Cyprus police have launched an intensive hunt across the Mediterranean island for a key suspect in the Russia-US spy scandal after the alleged Kremlin paymaster jumped bail.
US ambassador to Cyprus Frank Urbancic, is scheduled to meet President Demetris Christofias in Nicosia on Thursday, during which the controversial release on bail of Christopher Metsos, 54, is expected to be raised.
The disappearance of Metsos provided a stunning twist to a Cold War-style espionage saga that has threatened to upset major efforts to reset ties between Washington and Moscow.
Police said all exit points from the Mediterranean island were being monitored as is the line dividing the Turkish-held north from the Greek Cypriot south.
An arrest warrant is now out for Metsos, who could seek to take advantage of the fact that the breakaway Turkish Cypriot statelet in the north of the island has no extradition treaties and serves as a well-known haven for fugitives.

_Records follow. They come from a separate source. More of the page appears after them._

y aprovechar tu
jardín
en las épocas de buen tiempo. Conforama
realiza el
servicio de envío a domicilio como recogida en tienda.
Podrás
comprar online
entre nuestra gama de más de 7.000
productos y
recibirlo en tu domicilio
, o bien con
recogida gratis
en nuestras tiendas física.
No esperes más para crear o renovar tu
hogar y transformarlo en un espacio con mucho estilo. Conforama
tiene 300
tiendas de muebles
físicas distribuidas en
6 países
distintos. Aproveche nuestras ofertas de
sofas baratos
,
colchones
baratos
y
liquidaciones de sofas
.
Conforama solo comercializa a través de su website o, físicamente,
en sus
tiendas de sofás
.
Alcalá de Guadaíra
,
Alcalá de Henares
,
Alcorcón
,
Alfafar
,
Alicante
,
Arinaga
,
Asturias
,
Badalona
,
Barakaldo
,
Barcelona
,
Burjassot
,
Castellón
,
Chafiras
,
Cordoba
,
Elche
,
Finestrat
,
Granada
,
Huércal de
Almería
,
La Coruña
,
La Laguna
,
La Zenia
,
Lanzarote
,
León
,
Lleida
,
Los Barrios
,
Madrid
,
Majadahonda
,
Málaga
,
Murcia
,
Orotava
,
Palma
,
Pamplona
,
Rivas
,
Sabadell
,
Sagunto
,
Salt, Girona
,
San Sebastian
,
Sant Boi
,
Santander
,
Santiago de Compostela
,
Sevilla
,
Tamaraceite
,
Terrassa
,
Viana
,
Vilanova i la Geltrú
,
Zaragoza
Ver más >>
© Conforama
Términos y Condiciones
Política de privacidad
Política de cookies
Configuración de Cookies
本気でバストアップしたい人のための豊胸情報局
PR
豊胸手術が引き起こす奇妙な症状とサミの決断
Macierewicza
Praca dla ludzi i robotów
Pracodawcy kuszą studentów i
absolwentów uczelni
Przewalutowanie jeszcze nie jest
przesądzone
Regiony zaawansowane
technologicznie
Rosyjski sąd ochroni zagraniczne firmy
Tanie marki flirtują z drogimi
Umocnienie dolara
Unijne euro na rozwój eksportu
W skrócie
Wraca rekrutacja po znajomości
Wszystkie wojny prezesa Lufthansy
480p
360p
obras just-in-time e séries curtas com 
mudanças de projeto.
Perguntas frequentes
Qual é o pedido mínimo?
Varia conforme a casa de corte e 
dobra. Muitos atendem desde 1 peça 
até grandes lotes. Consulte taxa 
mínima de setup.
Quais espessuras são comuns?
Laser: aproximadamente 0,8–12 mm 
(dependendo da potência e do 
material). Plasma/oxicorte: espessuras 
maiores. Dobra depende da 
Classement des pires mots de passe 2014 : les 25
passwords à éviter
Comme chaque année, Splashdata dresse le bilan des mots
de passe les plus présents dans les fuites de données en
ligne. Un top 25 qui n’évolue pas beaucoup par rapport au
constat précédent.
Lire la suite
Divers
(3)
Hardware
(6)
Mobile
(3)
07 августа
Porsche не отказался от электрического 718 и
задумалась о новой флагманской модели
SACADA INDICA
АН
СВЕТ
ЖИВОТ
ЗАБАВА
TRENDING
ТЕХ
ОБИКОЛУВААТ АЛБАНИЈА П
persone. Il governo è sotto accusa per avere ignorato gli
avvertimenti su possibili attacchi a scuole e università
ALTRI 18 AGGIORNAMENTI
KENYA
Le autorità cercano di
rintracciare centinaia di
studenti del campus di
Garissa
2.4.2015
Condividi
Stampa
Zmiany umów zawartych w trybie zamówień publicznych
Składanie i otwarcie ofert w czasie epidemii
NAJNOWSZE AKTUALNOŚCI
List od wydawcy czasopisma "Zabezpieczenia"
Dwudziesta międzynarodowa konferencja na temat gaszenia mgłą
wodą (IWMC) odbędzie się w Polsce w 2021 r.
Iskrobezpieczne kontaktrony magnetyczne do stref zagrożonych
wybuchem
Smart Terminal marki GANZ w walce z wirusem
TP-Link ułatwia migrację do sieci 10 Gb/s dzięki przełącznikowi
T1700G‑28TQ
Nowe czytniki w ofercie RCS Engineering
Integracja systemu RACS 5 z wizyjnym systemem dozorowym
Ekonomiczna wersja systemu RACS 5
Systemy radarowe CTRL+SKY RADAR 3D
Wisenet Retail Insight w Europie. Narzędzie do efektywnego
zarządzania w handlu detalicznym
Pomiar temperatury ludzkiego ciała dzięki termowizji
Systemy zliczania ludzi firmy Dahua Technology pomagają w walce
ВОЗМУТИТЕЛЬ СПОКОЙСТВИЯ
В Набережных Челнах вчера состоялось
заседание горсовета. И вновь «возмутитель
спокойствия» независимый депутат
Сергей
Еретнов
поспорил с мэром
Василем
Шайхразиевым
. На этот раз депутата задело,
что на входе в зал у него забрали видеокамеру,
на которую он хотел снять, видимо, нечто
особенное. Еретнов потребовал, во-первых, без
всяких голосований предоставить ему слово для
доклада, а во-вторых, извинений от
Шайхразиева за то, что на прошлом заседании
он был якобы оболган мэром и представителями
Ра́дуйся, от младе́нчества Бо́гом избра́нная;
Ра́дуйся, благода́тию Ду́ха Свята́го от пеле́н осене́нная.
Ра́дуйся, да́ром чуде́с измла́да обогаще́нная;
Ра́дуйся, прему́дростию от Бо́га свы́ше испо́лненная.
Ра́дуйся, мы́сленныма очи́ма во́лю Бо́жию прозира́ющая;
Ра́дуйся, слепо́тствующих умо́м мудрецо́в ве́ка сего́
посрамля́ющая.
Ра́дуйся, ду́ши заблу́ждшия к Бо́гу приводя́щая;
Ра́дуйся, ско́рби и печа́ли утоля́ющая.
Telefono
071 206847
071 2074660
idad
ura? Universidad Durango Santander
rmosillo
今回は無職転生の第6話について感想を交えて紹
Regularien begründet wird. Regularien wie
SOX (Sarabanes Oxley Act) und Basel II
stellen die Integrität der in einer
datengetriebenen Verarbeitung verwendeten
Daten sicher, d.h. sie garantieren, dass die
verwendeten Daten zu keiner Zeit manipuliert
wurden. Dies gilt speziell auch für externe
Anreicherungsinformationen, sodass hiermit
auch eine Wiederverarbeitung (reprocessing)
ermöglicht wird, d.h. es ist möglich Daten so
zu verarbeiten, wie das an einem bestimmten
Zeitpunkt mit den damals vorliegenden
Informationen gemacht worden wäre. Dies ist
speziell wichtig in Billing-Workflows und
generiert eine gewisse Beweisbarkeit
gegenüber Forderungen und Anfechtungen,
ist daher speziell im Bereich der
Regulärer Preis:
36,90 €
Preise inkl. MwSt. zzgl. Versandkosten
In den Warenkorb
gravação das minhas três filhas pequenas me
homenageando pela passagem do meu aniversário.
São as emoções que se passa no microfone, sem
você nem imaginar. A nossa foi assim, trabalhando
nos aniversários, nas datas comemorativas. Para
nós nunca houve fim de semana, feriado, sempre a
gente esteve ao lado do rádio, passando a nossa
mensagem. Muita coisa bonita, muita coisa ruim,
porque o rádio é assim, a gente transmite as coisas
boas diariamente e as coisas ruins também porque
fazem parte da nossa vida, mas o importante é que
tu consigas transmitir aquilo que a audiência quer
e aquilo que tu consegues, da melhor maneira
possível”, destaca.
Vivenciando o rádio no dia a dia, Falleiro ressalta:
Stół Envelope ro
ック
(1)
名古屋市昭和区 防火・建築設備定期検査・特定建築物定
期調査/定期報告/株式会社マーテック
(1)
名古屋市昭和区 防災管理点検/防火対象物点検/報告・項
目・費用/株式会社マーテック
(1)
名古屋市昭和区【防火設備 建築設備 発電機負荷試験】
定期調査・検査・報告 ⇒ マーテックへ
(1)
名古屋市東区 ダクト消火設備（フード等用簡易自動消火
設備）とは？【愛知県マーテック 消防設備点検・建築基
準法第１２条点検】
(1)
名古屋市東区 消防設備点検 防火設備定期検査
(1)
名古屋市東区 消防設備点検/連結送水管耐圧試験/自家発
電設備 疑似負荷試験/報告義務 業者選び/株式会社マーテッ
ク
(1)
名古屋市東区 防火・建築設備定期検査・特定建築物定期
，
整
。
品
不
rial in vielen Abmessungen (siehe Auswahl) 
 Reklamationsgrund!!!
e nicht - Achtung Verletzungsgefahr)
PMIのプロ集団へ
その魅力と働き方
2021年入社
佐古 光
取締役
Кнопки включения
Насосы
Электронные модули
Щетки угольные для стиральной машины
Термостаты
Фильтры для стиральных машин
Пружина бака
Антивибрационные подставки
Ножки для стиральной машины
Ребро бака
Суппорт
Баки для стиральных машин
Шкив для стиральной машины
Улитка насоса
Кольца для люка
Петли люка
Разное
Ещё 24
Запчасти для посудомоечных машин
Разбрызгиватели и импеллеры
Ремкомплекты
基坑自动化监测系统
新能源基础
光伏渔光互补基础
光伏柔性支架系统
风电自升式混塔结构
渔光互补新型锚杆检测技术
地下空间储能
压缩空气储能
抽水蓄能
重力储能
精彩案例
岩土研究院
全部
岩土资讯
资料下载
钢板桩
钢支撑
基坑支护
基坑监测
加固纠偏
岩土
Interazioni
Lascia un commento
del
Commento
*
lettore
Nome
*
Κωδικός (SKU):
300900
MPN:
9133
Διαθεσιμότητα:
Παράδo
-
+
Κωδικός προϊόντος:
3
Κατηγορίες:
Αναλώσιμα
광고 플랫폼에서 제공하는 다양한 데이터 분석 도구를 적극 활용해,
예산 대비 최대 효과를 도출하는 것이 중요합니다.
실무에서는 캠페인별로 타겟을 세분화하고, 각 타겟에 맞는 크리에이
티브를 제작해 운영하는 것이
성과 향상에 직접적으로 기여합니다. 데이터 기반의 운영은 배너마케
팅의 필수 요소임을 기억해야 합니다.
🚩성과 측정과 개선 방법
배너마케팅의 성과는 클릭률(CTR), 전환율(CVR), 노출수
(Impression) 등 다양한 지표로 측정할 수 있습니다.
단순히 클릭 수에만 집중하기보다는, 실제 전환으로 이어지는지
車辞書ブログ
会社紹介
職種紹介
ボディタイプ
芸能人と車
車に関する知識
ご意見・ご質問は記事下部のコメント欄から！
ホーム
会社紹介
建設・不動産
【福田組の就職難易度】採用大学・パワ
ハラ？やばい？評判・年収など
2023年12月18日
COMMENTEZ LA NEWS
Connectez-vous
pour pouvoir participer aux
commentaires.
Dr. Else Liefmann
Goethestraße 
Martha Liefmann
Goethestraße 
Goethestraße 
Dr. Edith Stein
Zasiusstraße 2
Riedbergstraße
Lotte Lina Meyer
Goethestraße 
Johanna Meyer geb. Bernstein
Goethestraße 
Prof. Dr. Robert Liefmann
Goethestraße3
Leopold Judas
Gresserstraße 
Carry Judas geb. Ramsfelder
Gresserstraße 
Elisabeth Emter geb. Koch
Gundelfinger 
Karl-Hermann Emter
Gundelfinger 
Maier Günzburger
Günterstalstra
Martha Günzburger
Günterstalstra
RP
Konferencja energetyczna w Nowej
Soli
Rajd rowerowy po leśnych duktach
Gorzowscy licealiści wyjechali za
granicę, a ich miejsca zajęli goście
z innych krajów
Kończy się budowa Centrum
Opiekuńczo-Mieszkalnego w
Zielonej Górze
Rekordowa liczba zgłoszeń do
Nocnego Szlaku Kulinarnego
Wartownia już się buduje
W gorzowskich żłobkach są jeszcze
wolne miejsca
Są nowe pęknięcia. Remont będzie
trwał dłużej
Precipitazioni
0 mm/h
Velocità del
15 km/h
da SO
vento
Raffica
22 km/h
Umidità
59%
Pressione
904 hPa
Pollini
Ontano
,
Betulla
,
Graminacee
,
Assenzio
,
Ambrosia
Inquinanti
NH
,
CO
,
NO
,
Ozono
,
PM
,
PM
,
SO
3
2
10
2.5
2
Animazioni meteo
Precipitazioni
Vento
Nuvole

A picture of Metsos is also being widely circulated in the hope that the public will help in spotting the fugitive, the police spokesman said.
Metsos was arrested at the island’s Larnaca airport on Tuesday after immigration officers discovered his name on a stop list.
To the dismay of US justice officials, Metsos was not deemed enough of a flight risk to be kept behind bars until he could be extradited to the United States and a local court allowed him to go free on 26,500 euros ($A38,850) bail.
He was ordered to surrender his passport and travel documents, pending an extradition hearing on July 29th, and told to visit the police station in central Larnaca each day.
But he failed to sign in on Wednesday between 6 and 8 pm as ordered by the court.
On Monday, US authorities announced the arrest of 10 “deep-cover” suspects accused of infiltrating policymaking and reporting back to Moscow. The Federal Bureau of Investigation secretly monitored the mission for more than 10 years.
Metsos has been named as the 11th suspect and said to have been under surveillance in Queens in New York in May 2004 when he received a bag containing money from an official associated with Russia’s UN mission.
Two more suspects were followed in June 2006 to Wurstboro, New York, where they dug up a package of money allegedly buried there by Metsos.
Police told the court in Larnaca that Metsos was wanted in the United States for spying on behalf of Russia and for laundering $US40,000 ($A47,870).